----- Supplied data

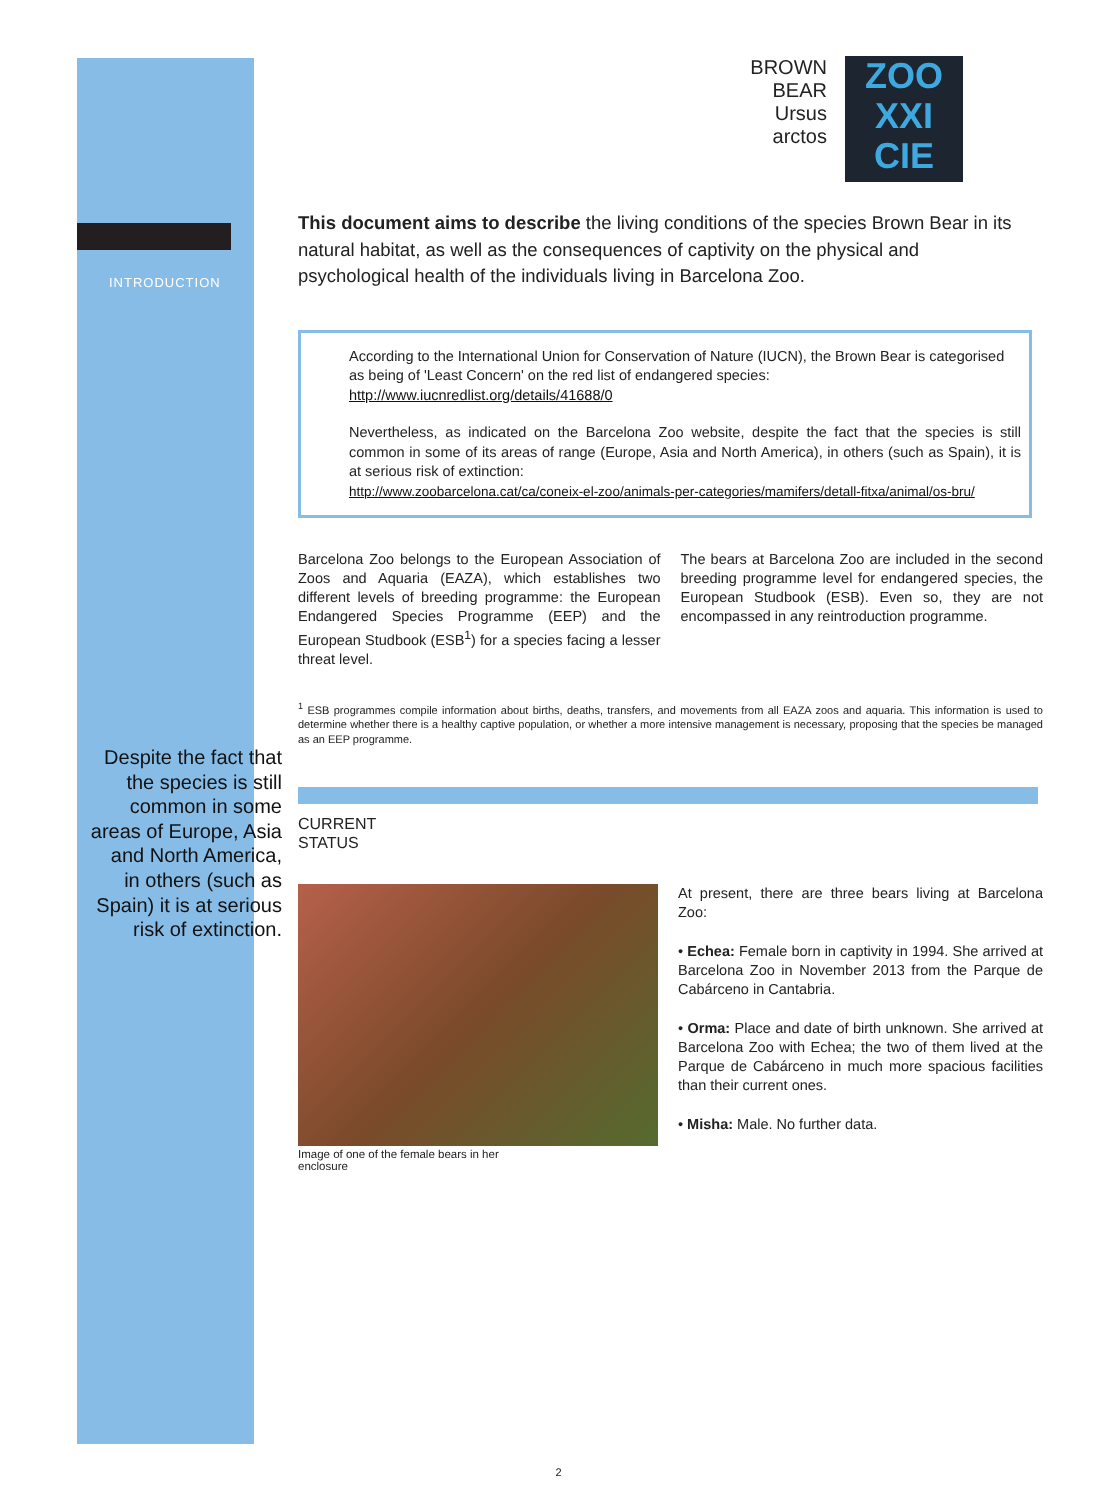INTRODUCTION
Despite the fact that the species is still common in some areas of Europe, Asia and North America, in others (such as Spain) it is at serious risk of extinction.
BROWN
BEAR
Ursus
arctos
ZOO
XXI
CIE
This document aims to describe the living conditions of the species Brown Bear in its natural habitat, as well as the consequences of captivity on the physical and psychological health of the individuals living in Barcelona Zoo.
According to the International Union for Conservation of Nature (IUCN), the Brown Bear is categorised as being of 'Least Concern' on the red list of endangered species: http://www.iucnredlist.org/details/41688/0
Nevertheless, as indicated on the Barcelona Zoo website, despite the fact that the species is still common in some of its areas of range (Europe, Asia and North America), in others (such as Spain), it is at serious risk of extinction:
http://www.zoobarcelona.cat/ca/coneix-el-zoo/animals-per-categories/mamifers/detall-fitxa/animal/os-bru/
Barcelona Zoo belongs to the European Association of Zoos and Aquaria (EAZA), which establishes two different levels of breeding programme: the European Endangered Species Programme (EEP) and the European Studbook (ESB<sup>1</sup>) for a species facing a lesser threat level.
The bears at Barcelona Zoo are included in the second breeding programme level for endangered species, the European Studbook (ESB). Even so, they are not encompassed in any reintroduction programme.
<sup>1</sup> ESB programmes compile information about births, deaths, transfers, and movements from all EAZA zoos and aquaria. This information is used to determine whether there is a healthy captive population, or whether a more intensive management is necessary, proposing that the species be managed as an EEP programme.
CURRENT
STATUS
Image of one of the female bears in her enclosure
At present, there are three bears living at Barcelona Zoo:
• Echea: Female born in captivity in 1994. She arrived at Barcelona Zoo in November 2013 from the Parque de Cabárceno in Cantabria.
• Orma: Place and date of birth unknown. She arrived at Barcelona Zoo with Echea; the two of them lived at the Parque de Cabárceno in much more spacious facilities than their current ones.
• Misha: Male. No further data.
2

----------

→ **Prompt**: From the opening line of the entries above to the line containing "According to the", please transcribe each line exactly, skipping every picture.

→ **Solved exercise**:
INTRODUCTION
Despite the fact that the species is still common in some areas of Europe, Asia and North America, in others (such as Spain) it is at serious risk of extinction.
BROWN
BEAR
Ursus
arctos
ZOO
XXI
CIE
This document aims to describe the living conditions of the species Brown Bear in its natural habitat, as well as the consequences of captivity on the physical and psychological health of the individuals living in Barcelona Zoo.
According to the International Union for Conservation of Nature (IUCN), the Brown Bear is categorised as being of 'Least Concern' on the red list of endangered species: http://www.iucnredlist.org/details/41688/0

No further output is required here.